# The request
In the material from the line with "Document page, 2001x1125 pixels." to the line with "title 地球の生命循環 [0, 0, 1992, 75]", change "bbox" to "bounding box" and give those lines again with everything else unchanged.

━━━━━━━━

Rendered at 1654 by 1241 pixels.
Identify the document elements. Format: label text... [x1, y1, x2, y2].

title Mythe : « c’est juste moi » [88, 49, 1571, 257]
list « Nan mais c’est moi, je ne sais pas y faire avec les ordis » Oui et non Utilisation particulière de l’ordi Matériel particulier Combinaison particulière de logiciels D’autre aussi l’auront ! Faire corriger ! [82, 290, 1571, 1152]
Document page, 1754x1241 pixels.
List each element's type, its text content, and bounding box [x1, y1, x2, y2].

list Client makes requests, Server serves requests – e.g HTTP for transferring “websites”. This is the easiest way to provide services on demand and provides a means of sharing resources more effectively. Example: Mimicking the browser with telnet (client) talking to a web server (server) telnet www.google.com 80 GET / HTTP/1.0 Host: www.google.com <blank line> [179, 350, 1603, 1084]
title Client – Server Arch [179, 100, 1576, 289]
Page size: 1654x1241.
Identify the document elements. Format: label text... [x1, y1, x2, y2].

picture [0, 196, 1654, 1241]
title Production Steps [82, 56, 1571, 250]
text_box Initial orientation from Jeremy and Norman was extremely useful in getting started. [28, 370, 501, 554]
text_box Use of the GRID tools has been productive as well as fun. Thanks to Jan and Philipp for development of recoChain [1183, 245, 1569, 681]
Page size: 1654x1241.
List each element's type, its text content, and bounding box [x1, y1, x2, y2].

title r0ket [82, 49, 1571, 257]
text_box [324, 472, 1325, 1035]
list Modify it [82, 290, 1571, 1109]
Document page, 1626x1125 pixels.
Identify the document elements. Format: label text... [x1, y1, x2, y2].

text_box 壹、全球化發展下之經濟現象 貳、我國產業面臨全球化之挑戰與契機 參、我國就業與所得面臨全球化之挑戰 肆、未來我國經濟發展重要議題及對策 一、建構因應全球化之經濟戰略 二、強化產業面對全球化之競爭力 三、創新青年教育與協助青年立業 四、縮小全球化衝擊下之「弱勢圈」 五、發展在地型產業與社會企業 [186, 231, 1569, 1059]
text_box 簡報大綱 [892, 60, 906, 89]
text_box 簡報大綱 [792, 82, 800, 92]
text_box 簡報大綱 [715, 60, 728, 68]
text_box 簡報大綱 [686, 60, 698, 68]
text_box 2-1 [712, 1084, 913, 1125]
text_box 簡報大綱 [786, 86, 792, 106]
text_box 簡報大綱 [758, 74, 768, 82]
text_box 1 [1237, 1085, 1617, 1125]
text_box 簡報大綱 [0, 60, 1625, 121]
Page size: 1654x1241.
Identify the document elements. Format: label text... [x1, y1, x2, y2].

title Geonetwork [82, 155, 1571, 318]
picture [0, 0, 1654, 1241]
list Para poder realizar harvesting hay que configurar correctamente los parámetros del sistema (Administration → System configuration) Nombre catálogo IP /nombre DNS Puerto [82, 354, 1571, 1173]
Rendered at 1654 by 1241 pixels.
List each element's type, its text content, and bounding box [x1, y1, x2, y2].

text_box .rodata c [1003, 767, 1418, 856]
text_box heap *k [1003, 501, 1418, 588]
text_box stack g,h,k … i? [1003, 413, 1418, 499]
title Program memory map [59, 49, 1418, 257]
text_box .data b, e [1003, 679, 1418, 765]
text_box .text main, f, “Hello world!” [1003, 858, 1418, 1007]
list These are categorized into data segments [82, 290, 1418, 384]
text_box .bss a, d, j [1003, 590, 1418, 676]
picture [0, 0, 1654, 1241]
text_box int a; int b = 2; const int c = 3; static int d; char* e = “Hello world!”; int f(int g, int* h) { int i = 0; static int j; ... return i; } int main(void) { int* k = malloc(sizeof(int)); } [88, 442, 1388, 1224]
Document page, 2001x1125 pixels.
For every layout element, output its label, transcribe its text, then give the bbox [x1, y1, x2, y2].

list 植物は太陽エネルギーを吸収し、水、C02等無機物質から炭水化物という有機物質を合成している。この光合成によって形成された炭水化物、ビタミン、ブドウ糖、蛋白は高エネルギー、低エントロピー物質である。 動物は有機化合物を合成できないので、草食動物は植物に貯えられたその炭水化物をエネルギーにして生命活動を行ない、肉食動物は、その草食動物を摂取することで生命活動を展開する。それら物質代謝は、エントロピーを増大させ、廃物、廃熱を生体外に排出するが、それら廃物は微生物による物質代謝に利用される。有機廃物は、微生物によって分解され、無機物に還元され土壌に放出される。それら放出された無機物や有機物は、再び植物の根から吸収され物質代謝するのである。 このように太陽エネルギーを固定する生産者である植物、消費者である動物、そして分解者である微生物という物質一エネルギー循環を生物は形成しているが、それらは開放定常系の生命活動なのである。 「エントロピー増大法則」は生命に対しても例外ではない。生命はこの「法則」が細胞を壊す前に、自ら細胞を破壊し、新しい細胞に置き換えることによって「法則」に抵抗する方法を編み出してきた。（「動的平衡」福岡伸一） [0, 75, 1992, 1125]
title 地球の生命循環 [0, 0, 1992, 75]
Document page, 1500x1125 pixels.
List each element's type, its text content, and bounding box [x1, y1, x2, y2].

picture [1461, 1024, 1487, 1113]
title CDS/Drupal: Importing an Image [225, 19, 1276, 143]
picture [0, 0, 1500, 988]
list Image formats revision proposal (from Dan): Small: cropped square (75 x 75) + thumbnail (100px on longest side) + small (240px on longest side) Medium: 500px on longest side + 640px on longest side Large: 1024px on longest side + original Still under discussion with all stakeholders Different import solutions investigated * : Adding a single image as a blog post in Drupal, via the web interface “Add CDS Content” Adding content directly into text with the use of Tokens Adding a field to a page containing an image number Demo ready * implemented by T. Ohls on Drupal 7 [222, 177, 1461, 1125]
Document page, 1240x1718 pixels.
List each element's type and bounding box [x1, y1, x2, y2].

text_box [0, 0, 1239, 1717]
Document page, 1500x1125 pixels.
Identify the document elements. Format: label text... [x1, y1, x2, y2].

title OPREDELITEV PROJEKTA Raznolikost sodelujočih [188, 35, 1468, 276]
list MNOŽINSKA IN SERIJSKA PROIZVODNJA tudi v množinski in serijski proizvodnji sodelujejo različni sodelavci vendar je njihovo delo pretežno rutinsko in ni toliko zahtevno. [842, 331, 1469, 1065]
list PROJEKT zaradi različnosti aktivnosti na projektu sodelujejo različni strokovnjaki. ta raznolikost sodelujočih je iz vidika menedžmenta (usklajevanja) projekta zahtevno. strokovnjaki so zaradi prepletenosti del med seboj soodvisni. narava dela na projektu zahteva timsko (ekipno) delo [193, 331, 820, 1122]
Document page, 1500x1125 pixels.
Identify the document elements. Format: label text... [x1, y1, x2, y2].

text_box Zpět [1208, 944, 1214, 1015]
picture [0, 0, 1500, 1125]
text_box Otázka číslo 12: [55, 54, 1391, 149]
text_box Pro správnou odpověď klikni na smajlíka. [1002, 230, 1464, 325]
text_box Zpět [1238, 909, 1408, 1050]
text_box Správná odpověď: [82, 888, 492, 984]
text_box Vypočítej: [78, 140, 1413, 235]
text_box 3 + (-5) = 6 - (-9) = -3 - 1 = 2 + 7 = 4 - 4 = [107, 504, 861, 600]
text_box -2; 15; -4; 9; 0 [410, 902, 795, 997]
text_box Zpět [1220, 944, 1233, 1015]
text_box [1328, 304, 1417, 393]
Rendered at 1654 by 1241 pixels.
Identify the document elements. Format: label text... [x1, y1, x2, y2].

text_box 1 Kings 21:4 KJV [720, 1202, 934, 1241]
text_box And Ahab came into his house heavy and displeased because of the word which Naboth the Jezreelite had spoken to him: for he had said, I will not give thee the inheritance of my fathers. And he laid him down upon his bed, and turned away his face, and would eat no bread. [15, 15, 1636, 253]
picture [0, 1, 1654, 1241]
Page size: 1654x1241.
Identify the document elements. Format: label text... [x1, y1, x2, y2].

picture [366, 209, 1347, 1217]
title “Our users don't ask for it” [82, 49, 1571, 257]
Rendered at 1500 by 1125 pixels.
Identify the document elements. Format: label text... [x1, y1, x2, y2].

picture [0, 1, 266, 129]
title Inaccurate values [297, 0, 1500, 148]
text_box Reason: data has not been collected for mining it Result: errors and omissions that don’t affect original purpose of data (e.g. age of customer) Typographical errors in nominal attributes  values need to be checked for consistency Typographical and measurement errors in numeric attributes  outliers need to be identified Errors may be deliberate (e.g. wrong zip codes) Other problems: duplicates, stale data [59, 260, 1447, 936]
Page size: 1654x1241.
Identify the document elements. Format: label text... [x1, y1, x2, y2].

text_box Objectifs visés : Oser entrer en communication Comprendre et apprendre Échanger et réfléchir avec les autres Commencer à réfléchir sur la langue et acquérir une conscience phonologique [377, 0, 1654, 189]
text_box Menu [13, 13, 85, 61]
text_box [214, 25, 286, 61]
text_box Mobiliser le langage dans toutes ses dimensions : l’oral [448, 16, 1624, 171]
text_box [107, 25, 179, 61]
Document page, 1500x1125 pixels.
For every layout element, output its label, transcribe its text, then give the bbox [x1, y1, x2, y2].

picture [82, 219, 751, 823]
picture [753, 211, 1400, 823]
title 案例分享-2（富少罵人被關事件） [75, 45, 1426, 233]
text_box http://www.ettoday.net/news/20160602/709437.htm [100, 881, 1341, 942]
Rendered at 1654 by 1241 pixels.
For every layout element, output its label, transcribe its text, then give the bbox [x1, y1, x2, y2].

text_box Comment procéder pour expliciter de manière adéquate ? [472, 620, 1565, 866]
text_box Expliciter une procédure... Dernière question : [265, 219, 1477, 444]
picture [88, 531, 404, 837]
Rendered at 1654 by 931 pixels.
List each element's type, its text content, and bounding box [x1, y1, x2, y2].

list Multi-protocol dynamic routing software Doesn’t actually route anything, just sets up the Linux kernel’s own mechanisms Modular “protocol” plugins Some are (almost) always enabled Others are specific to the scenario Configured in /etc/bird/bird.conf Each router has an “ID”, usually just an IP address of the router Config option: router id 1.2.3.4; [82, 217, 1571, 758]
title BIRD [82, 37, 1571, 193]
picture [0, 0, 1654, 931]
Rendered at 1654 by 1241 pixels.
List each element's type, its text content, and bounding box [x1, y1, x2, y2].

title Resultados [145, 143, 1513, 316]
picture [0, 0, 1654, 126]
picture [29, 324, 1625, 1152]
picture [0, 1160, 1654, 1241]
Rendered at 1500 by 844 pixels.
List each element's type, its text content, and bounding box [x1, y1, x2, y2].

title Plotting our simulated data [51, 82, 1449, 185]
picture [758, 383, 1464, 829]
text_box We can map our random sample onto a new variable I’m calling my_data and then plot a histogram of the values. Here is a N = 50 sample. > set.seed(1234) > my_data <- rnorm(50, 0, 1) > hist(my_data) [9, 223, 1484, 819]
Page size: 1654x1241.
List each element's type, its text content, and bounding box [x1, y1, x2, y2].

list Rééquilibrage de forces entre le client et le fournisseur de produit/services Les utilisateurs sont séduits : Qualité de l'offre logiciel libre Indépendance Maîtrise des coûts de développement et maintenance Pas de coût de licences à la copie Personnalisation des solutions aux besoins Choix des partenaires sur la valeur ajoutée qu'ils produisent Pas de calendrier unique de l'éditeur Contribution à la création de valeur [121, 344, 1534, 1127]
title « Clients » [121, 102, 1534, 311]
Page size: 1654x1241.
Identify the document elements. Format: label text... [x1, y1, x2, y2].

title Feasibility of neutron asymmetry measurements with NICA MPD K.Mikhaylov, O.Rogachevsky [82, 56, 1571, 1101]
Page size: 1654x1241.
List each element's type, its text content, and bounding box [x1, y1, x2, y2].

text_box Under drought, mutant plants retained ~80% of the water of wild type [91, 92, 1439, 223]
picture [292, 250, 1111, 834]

━━━━━━━━

# Task result
Document page, 2001x1125 pixels.
For every layout element, output its label, transcribe its text, then give the bounding box [x1, y1, x2, y2].

list 植物は太陽エネルギーを吸収し、水、C02等無機物質から炭水化物という有機物質を合成している。この光合成によって形成された炭水化物、ビタミン、ブドウ糖、蛋白は高エネルギー、低エントロピー物質である。 動物は有機化合物を合成できないので、草食動物は植物に貯えられたその炭水化物をエネルギーにして生命活動を行ない、肉食動物は、その草食動物を摂取することで生命活動を展開する。それら物質代謝は、エントロピーを増大させ、廃物、廃熱を生体外に排出するが、それら廃物は微生物による物質代謝に利用される。有機廃物は、微生物によって分解され、無機物に還元され土壌に放出される。それら放出された無機物や有機物は、再び植物の根から吸収され物質代謝するのである。 このように太陽エネルギーを固定する生産者である植物、消費者である動物、そして分解者である微生物という物質一エネルギー循環を生物は形成しているが、それらは開放定常系の生命活動なのである。 「エントロピー増大法則」は生命に対しても例外ではない。生命はこの「法則」が細胞を壊す前に、自ら細胞を破壊し、新しい細胞に置き換えることによって「法則」に抵抗する方法を編み出してきた。（「動的平衡」福岡伸一） [0, 75, 1992, 1125]
title 地球の生命循環 [0, 0, 1992, 75]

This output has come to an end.